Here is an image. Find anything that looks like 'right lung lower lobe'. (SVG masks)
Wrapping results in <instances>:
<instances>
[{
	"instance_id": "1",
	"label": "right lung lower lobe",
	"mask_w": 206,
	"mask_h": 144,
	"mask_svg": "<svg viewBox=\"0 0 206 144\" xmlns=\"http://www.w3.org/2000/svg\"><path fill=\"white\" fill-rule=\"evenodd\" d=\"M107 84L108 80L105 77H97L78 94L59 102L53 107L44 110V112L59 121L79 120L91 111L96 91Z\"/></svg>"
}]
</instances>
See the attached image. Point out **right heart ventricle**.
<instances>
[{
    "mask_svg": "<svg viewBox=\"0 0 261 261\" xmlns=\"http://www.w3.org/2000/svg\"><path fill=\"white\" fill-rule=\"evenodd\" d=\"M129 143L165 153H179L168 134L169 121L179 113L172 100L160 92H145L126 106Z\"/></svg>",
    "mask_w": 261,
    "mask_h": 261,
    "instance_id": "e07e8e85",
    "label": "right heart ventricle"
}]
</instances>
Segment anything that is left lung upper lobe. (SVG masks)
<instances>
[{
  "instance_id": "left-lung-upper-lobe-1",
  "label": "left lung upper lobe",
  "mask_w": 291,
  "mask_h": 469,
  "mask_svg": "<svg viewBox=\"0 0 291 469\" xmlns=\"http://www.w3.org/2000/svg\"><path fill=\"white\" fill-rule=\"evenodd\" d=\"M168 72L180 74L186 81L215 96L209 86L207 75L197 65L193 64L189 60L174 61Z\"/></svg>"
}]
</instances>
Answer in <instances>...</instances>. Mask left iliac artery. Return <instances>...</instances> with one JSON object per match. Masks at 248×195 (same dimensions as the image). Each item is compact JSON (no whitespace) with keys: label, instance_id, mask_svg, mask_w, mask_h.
------------
Given exercise: Could you pull out, word for word, the entries starting at the line containing "See the attached" and ending at the final line of the entries, with both of those lines included?

The completed task:
See the attached image. Point out **right heart ventricle**.
<instances>
[{
    "mask_svg": "<svg viewBox=\"0 0 261 261\" xmlns=\"http://www.w3.org/2000/svg\"><path fill=\"white\" fill-rule=\"evenodd\" d=\"M129 143L165 153H179L168 134L169 121L179 113L172 100L160 92H145L126 106Z\"/></svg>",
    "mask_w": 261,
    "mask_h": 261,
    "instance_id": "e07e8e85",
    "label": "right heart ventricle"
}]
</instances>
Segment anything that is left lung upper lobe. (SVG masks)
<instances>
[{
  "instance_id": "left-lung-upper-lobe-1",
  "label": "left lung upper lobe",
  "mask_w": 291,
  "mask_h": 469,
  "mask_svg": "<svg viewBox=\"0 0 291 469\" xmlns=\"http://www.w3.org/2000/svg\"><path fill=\"white\" fill-rule=\"evenodd\" d=\"M168 72L180 74L186 81L215 96L209 86L207 75L197 65L193 64L189 60L174 61Z\"/></svg>"
}]
</instances>
Answer in <instances>...</instances>. Mask left iliac artery. Return <instances>...</instances> with one JSON object per match. Masks at 248×195 (same dimensions as the image). Each item is compact JSON (no whitespace) with keys: label, instance_id, mask_svg, mask_w, mask_h.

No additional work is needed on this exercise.